'Your lives must be boring', says Putin, slamming Kushner proposal allegations

"Do you think that from all over the world and the United States, the ambassador reports to me every day who he eats with or meets with," Putin said

By
AGENCIES
|
Russia’s President Vladimir Putin attends a presentation of the final stage of the preparations for the 2014 Olympic Games in Sochi, November 28, 2013. REUTERS/Aleksey Nikolskyi/RIA Novosti/Kremlin
 

WASHINGTON: Russian President Vladimir Putin says he has no knowledge of a reported pre-inauguration proposal by Jared Kushner – US President Donald Trump's son-in-law and top aide – to set up a secret, bug-proof communications channel with the Kremlin.

In an interview aired on NBC's Sunday Night with Megyn Kelly, Putin again flatly denied US intelligence agencies' assessment that Russia meddled via hacking and other means in the US election to help Trump win. He said there may have been non-Russian hackers from anywhere that simply blamed Russia.

This charge – and even more damning suggestions that the Trump administration actually colluded in such an effort – are at the core of a high-stake probe by a US special counsel and congressional committees. Trump's most ardent critics are already talking about impeachment.

The remarks were the latest in a series of denials from Moscow that have had little impact so far on a political crisis in the United States over potential links between Russia and Trump's inner circle.

Putin also said he had no idea if the Russian ambassador to Washington had held contacts with the Trump campaign before the November election.

"I'm being honest. Do you think that from all over the world and the United States, the ambassador reports to me every day who he eats with or meets with," Putin said.

The Washington Post had reported that in a New York meeting in December with Russian ambassador to Washington Sergei Kislyak, the 36-year-old Kushner suggested setting up a back channel of communications with Moscow.

Putin, in the interview with Kelly in St. Petersburg, said, "I don't know about this proposal. No proposal like that came to me."

The Russian president said that had there been a proposal and it was appealing to the Russians, his foreign minister would have told him.

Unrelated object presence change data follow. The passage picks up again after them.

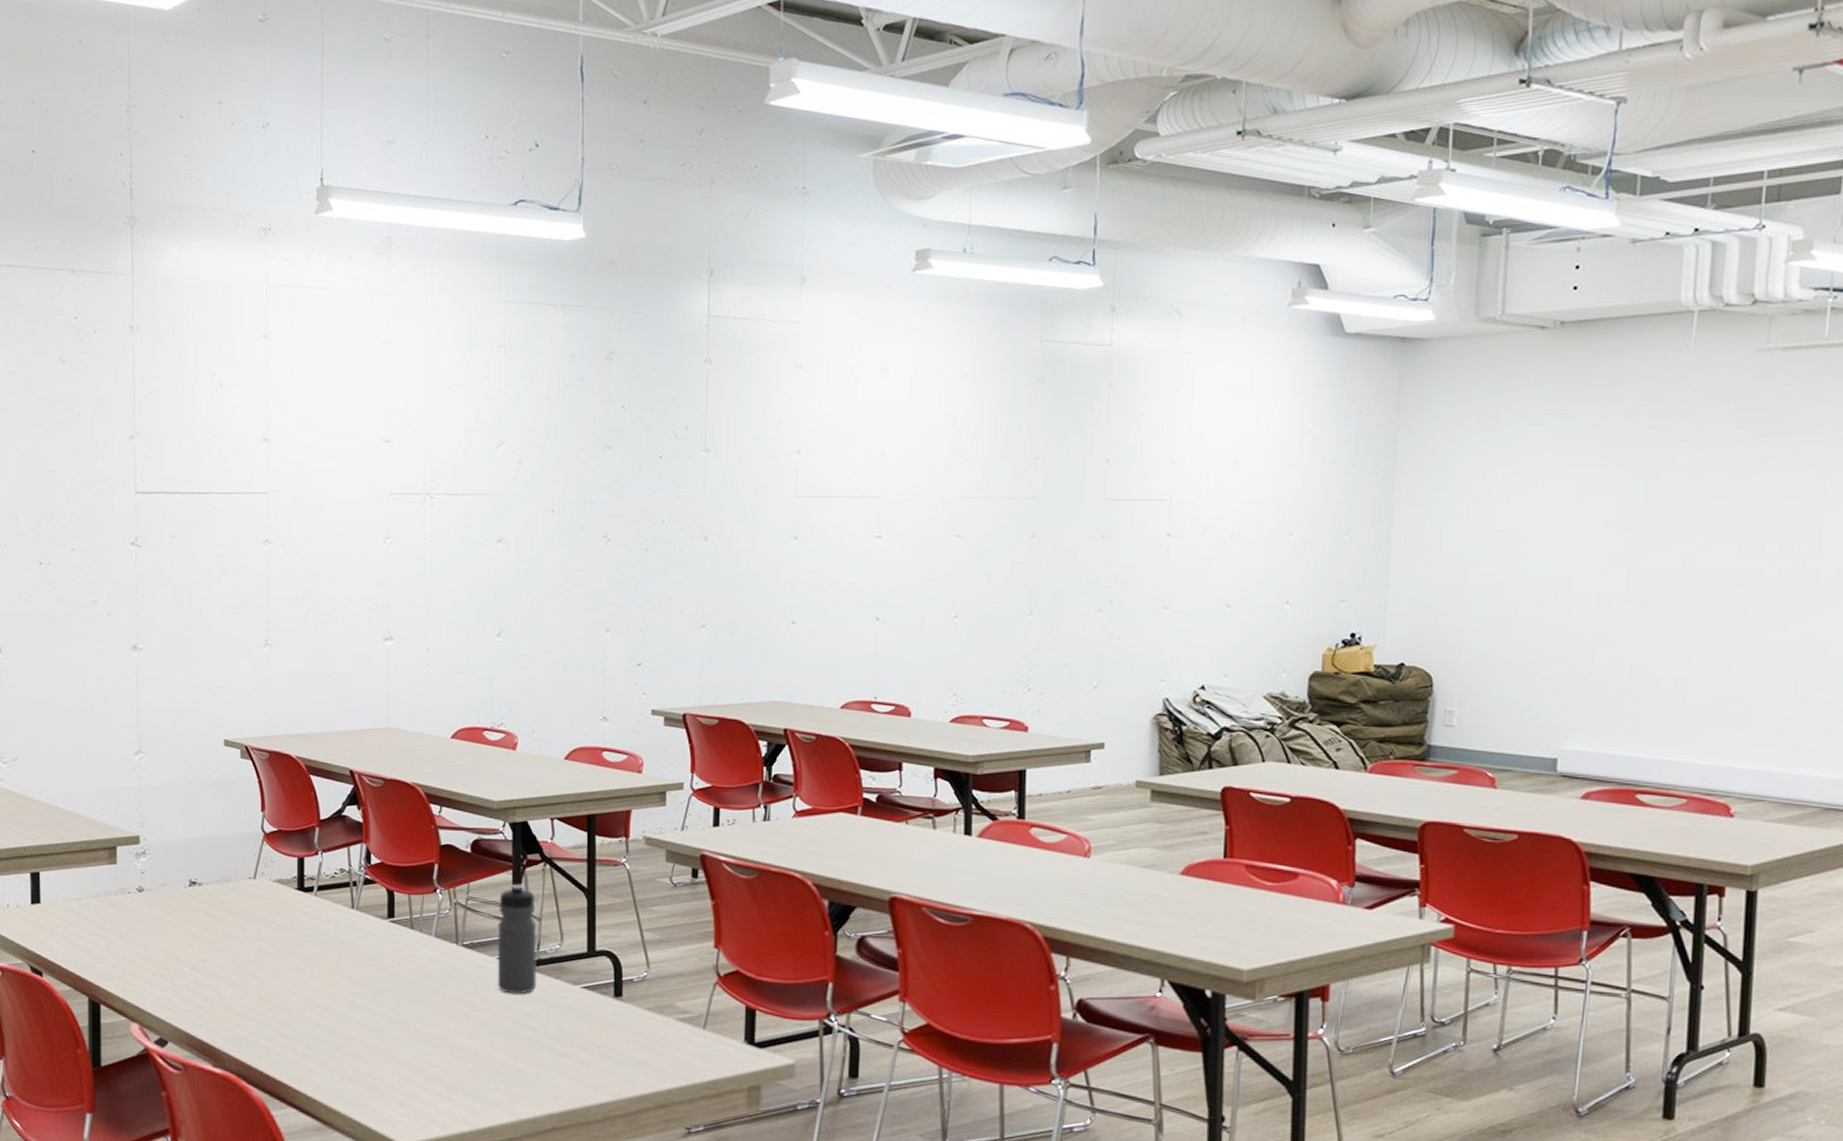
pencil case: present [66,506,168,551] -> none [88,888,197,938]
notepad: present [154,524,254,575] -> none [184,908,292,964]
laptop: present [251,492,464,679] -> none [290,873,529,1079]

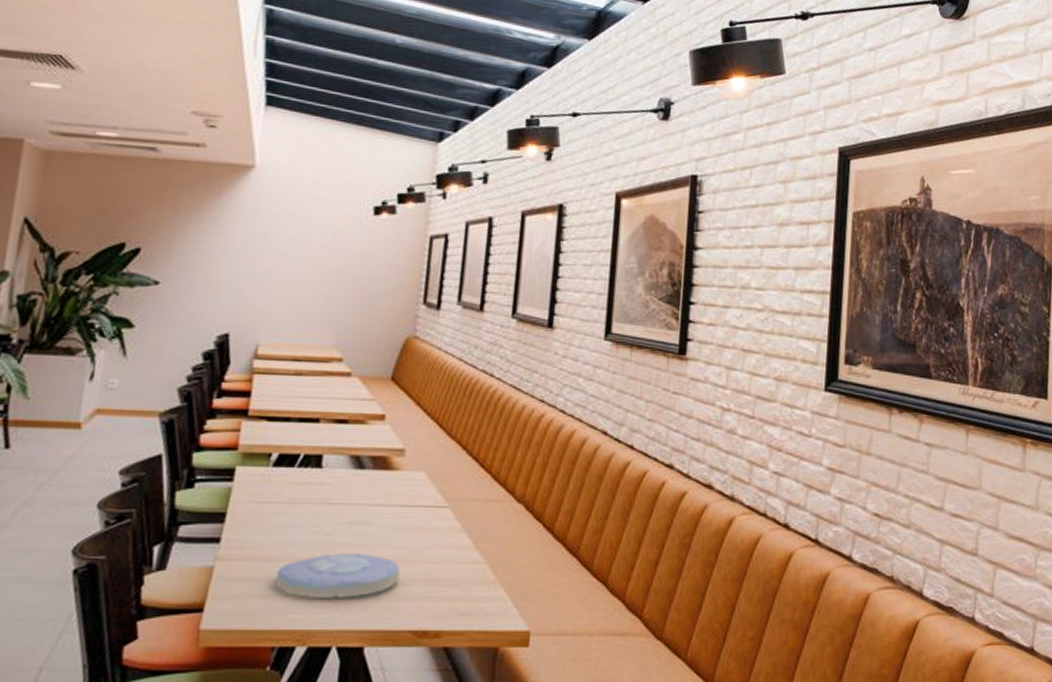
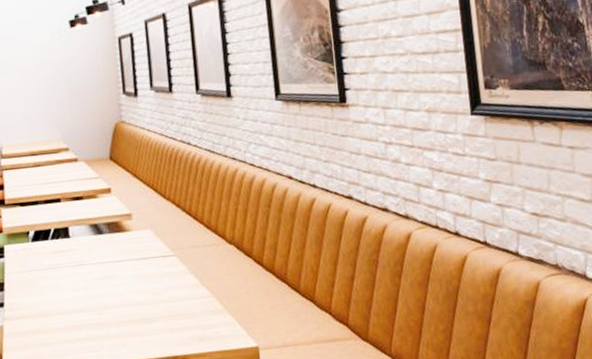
plate: present [276,553,401,600] -> none [52,301,148,342]

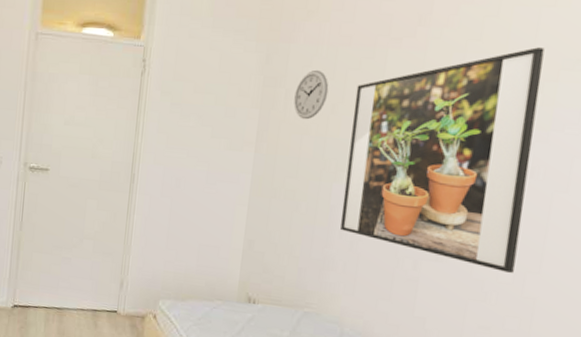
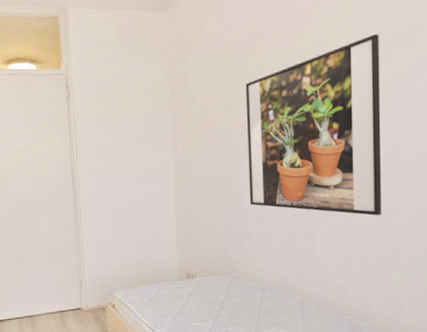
wall clock: present [293,69,329,120] -> none [198,75,224,119]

"There wasn't anything to talk about," Putin said through an interpreter.

"For me, this is just amazing. You create a sensation out of nothing and out of this sensation, you turn it into a weapon of war against the current president. Well, this is, you know, you're just, you people are so creative over there. Good job. Your lives must be boring," said Putin.

Former CIA Director John Brennan last month said he had noticed contacts between Trump's campaign associates and Russia during the 2016 election and grew concerned Moscow had sought to lure Americans down "a treasonous path".

In the interview, Putin also said he had only a brief and passing acquaintance with former US national security adviser Michael Flynn, though the two sat next to each other at a dinner in Moscow in 2015.

Russia’s Prime Minister Vladimir Putin meets supporters in Moscow, December 1, 2011. REUTERS/Alexander Zemlianichenko/Pool
 

Putin minimised his contact with Flynn, who was fired by Trump in February after offering misleading descriptions of conversations he had had before the inauguration with ambassador Kislyak.

In addition, Putin told NBC that regardless of Trump's previous travel to Russia as a businessman, he had had no relationship with him and had never met him. Putin noted that executives from perhaps 100 American companies were currently in Russia.

"Do you think we're gathering compromising information on all of them right now or something?" Putin asked, before saying: "Have you all lost your senses?"

A routine meeting

Putin told Kelly that the dinner, where the two met, was routine.

"I made my speech. Then we talked about some other stuff. And I got up and left. And then afterward I was told, 'You know, there was an American gentleman, he was involved in some things. He used to be in the security services.'"

"That's it," Putin said. "I didn't even really talk to him. That's the extent of my acquaintance with Mr. Flynn."

Pictures show the two men at a table for 10 at an event sponsored by Russian television network Russia Today (RT), which French President Emmanuel Macron has denounced as a source of "lying propaganda" in the recent French election and US officials consider a state-run propaganda outlet and purveyor of disinformation about the US.

An oft-published photo of him sitting next to Putin at a gala dinner, however, seems to hint he had close relations.

The contacts Flynn and other Trump aides had with Russian officials and bankers are drawing intense scrutiny, particularly after US intelligence agencies concluded that Russian hackers meddled in the American election.

When the Senate intelligence committee in May demanded that Flynn provide a list of any contacts with Russian officials during the presidential campaign and transition, Flynn invoked his constitutional right against self-incrimination and refused.

Trump has strongly defended Flynn, saying his former aide was the victim of a witch hunt.

Senators will be grilling ex-FBI chief James Comey, who was fired four years into his 10-year term, on Thursday about an Oval Office meeting in February at which, Comey later told aides, Trump asked him to end the investigation into Flynn and possible Russia links. He quotes Trump as saying, "I hope you can let this go."